Nonetheless, in spite of the high glamour and gorgeous quality of the staged photos here (the "style source directory" in the back of the book credits big-name designers such as Vivienne Westwood, Matthew Williamson and Alexander McQueen), there is an occasional disconnection between Prince's glamorous life and the reality of late-night urban London. The O2 is a wonderful new venue and the only place in the city which could meet Prince's needs for a run of this length, but there's still something slightly dispiriting about the photos of Prince in a yellow hooded jacket round the back of the O2 in the early hours of the morning.

One of the stranger photo shoots in the collection has a maid in a fetishistic pink uniform and laddered stockings making Prince's bed at the Dorchester. The woman is so beautiful she's clearly a model; the laddered stockings are there to add a touch of social realism, and the end result feels like a peculiar intrusion of male fantasy into Prince's largely feminine world. Those wondering whether Prince is still (as rumoured) a Jehovah's Witness will be intrigued to see the maid adjusting Prince's copy of the New World Translation of the Holy Scriptures. This peculiar narrative ends with the maid putting on one of Prince's shirts and hiding in his wardrobe just as he's about to enter his room.

Prince's text is at times amusing (the first shot of him with an umbrella is accompanied by a complaint about being misled about the weather), at others deliberately cryptic, coded games for the diehards. There are lyrics from songs from his underrated last album, Planet Earth, which gained headlines worldwide when Prince gave it away free with The Mail on Sunday, and what may be poems or lyrics for as yet unreleased songs. ("The Guilty Ones" appears to be a lyric about the fans who came to the shows, commenting on the "single moms & drunk fellas" in the audience. The inebriation of British fans at the O2, who were perhaps not used to such long nights of entertainment, was a frequent complaint of European visitors.)

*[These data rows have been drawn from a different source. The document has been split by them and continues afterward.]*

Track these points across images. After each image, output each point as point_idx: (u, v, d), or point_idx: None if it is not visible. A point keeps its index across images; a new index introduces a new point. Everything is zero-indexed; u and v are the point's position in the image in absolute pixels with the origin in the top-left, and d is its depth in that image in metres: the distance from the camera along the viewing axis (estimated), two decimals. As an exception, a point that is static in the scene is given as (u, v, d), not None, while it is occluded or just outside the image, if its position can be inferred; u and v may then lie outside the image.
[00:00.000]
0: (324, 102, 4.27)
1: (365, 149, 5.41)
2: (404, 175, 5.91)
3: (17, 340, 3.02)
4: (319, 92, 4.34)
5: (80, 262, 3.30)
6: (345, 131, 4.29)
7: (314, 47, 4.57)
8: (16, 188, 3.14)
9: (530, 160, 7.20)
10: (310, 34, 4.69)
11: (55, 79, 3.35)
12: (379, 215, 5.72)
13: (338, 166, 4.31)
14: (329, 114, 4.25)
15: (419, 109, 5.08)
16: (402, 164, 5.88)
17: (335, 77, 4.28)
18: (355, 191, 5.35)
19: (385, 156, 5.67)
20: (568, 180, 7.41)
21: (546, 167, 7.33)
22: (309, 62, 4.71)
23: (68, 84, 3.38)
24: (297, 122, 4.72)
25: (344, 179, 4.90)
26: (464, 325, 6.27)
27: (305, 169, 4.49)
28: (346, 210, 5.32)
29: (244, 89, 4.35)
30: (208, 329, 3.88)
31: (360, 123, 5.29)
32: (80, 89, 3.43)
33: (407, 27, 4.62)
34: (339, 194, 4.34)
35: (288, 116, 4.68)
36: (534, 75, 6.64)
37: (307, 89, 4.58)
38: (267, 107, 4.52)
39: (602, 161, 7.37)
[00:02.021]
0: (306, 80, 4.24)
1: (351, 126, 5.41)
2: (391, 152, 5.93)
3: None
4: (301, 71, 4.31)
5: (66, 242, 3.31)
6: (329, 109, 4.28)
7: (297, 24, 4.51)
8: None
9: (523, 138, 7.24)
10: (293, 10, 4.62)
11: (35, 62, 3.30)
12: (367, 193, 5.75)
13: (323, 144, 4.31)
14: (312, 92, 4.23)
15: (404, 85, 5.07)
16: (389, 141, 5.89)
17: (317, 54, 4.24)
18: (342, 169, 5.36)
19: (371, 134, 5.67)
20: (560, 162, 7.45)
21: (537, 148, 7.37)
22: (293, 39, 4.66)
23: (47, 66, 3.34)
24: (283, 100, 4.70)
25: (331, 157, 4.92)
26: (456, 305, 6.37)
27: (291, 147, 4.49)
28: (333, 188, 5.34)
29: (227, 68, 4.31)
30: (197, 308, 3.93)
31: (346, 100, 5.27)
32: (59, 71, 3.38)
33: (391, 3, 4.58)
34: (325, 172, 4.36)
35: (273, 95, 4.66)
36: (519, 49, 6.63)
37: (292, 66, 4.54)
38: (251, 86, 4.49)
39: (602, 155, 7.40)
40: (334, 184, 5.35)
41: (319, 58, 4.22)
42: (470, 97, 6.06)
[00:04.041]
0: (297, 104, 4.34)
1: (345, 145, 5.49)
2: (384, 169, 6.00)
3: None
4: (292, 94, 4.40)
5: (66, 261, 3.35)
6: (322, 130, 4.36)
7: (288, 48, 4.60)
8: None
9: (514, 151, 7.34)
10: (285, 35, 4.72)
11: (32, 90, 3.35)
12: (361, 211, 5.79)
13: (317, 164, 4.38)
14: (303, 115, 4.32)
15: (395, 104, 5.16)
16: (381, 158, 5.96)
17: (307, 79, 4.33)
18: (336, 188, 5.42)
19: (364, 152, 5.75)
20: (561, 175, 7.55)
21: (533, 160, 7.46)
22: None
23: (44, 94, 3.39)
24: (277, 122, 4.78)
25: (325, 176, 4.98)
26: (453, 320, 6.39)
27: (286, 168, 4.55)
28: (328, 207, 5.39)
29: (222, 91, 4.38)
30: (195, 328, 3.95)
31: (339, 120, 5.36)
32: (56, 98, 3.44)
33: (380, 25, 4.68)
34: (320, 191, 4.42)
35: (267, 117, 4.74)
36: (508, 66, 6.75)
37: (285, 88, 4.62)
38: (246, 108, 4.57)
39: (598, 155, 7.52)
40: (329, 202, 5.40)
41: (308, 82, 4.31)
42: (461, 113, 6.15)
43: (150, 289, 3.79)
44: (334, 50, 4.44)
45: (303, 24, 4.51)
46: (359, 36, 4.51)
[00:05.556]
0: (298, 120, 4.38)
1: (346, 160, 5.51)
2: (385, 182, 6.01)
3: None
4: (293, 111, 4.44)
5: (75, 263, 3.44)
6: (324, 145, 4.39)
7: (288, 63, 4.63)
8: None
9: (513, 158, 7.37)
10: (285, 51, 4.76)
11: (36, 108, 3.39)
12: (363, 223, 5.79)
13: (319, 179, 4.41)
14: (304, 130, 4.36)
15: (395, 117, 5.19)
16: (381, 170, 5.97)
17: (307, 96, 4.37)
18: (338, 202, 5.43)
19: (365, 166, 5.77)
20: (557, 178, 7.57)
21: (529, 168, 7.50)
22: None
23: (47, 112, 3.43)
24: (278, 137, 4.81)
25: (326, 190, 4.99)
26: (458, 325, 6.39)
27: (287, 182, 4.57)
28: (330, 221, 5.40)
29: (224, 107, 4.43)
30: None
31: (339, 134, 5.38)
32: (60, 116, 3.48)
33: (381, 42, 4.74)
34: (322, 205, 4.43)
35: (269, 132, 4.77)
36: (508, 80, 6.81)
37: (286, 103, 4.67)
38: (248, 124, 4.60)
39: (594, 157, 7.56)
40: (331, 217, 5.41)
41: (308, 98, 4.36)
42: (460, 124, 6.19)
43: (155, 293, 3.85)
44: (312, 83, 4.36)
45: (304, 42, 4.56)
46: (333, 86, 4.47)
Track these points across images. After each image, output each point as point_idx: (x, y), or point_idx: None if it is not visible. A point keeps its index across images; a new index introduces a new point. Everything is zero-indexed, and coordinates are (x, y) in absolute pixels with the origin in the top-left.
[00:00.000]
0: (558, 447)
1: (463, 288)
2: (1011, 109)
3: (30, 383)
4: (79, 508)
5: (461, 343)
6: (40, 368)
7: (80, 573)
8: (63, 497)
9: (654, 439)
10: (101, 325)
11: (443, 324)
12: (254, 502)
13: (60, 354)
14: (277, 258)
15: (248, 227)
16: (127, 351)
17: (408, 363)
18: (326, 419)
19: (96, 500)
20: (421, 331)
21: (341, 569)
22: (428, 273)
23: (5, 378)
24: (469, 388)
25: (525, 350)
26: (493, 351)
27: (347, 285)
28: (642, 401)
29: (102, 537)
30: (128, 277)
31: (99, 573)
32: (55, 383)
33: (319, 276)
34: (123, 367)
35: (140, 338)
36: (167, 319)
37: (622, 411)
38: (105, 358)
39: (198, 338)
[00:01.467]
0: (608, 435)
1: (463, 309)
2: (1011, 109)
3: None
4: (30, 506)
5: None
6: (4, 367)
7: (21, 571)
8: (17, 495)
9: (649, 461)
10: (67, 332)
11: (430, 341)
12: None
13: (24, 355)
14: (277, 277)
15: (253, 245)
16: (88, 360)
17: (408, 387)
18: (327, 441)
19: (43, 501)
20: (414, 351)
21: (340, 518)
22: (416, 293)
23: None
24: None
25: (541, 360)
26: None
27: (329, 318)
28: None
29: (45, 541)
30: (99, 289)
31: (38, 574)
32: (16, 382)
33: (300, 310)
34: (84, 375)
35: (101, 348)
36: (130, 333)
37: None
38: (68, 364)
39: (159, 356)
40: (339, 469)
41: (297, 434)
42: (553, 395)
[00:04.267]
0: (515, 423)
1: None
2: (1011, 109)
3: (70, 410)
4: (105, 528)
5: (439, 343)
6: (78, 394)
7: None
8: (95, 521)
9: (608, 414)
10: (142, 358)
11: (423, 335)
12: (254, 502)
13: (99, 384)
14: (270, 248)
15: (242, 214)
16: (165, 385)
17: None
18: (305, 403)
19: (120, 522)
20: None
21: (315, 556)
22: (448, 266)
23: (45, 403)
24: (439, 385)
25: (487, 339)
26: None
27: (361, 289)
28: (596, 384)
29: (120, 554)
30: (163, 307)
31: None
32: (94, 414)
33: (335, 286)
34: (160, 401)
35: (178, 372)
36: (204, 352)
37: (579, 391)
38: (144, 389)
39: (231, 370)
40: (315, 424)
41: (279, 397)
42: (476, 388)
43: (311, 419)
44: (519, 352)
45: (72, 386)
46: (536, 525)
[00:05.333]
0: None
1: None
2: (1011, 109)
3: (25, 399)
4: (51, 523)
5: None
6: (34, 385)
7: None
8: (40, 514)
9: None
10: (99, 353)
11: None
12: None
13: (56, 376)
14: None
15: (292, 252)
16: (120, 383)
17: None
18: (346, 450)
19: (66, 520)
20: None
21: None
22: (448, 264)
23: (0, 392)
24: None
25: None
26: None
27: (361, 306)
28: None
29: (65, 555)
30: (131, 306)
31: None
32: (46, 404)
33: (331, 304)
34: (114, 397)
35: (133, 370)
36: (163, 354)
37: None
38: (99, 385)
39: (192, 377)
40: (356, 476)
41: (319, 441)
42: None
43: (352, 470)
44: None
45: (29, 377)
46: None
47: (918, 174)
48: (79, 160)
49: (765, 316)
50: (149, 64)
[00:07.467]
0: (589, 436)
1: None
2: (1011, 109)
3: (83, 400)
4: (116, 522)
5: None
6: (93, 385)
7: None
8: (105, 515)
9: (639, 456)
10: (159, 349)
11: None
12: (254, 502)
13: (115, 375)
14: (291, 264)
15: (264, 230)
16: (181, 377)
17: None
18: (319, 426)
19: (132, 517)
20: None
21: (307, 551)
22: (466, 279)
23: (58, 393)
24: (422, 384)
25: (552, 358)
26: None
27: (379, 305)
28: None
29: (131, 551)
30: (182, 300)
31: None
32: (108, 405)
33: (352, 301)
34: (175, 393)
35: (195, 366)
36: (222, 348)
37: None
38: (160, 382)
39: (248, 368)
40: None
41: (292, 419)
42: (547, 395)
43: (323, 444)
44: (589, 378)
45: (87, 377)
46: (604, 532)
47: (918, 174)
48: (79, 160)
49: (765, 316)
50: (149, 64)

Ultimately, though, whether you attended the shows or not, the most compelling reason to spend £30 on this book is the accompanying CD, Indigo Nights, a collection of recordings from the aftershows. Oddly, this set most resembles Lou Reed's 1978 scabrous live talkathon Take No Prisoners, showcasing Prince the comedian as he cracks jokes about how dumb photographers beg for pictures of him with Michael Jackson, and reminisces about how his mother used to send him out to buy her tampons. It's significant that Prince has chosen to release recordings from the aftershows instead of the main run. While the main shows were largely run-throughs of the hits, the aftershows were endlessly anarchic and inventive, with everything from psychedelic heavy rock shows to guest appearances from Amy Winehouse to a cover of the Benny Hill theme.

Fans will inevitably be disappointed at the songs and shows not represented here, but it's clear that the songs have been selected to showcase a particular side of Prince's talent, and as this is only the second official Prince live release (apart from odd tracks on his now-defunct website), it makes 21 Nights an essential purchase for anyone interested in the artist.